Poesía callejera

Poesía callejera

Es cierto que estamos solos, que nadie nos ahorra vivir nuestra vida paso a paso ni puede acceder a ciertas estancias de nuestro interior. Lo que nos sucede nos sucede a cada uno de nosotros. Incluso en las experiencias que compartimos, en lo que «nos ha pasado a todos», no puede darse una fusión tan completa que eluda las sutiles y pertinaces simas que nos separan. Nunca seré tú, ni serás yo, y cada uno disfrutará su fortuna, sostendrá su desgracia, hará su camino y morirá su muerte. Por mucho que nos importemos, la misma piel que nos pone en contacto es la que delimita dónde acaba cada uno de nosotros.

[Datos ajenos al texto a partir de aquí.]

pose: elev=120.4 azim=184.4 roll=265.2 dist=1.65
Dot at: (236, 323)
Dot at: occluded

Es cierto que avanzamos entrelazados, rozándonos hasta en la distancia. Resonamos continuamente los unos con los otros, experimentando movimientos internos amplios o sutiles. Sentimos, pensamos, actuamos conectados… Batimos nuestras alas y el efecto mariposa puede desencadenar lo que racionalmente no parece tener sentido, lo que no estaba previsto. Por mucho que nos esforcemos en vivir independientes unos de otros, los canales que nos unen incineran el secreto de nuestra autonomía. Nunca seré yo ni serás tú como si uno de nosotros no existiera, y nuestra fortuna, nuestra desgracia, nuestro camino y nuestra muerte se hallarán imbricados hagamos lo que hagamos, incluso si lo que hacemos es ignorarnos o pelear los unos con los otros.

Así sobrevuela y empapa el amor esta sucesión de sístoles y diástoles, ahora aislados, ahora mezclados, ahora solos, ahora superpuestos, cuando no simplemente a la vez. Ésa es la aparente paradoja humana. Podemos poner los ojos en la separación y declararnos emancipados. Podemos poner los ojos en la unión y declararnos comprometidos. Pero sólo cuando miramos ambas circunstancias a la vez empezamos a dejar de ser tuertos.

No se trata de elegir, sino de abarcar. Elegir nos empobrece porque nos hace esclavos de una mentira.

Somos capaces de hacer del altruismo condena y del egoísmo virtud, y ambas cosas nos vuelven igualmente débiles y quebradizos, agotados por tener que jugar de farol la partida. Entonces es cuando nos hace falta la humildad, para sobrellevar por igual el dolor de la soledad última y la fragilidad de ese ineludible necesitar de los demás de un modo u otro, estar unidos a ellos.

Nadie gana solo. Nadie pierde solo. Ninguna victoria o derrota son absolutas porque en ellas arrastramos la totalidad del mundo en el que vivimos con sus consecuencias. Tú y yo ganamos lo ganado y perdemos  lo perdido. Ninguno de nosotros desaparece al acabar la batalla. Tal es la realidad del corazón.

Y cuando cierro la puerta de mi cuarto, estoy sola. Y cuando cierro la puerta de mi cuarto, no hay puerta, ni muro, ni foso, ni alambrada que puedan detener vuestras presencias.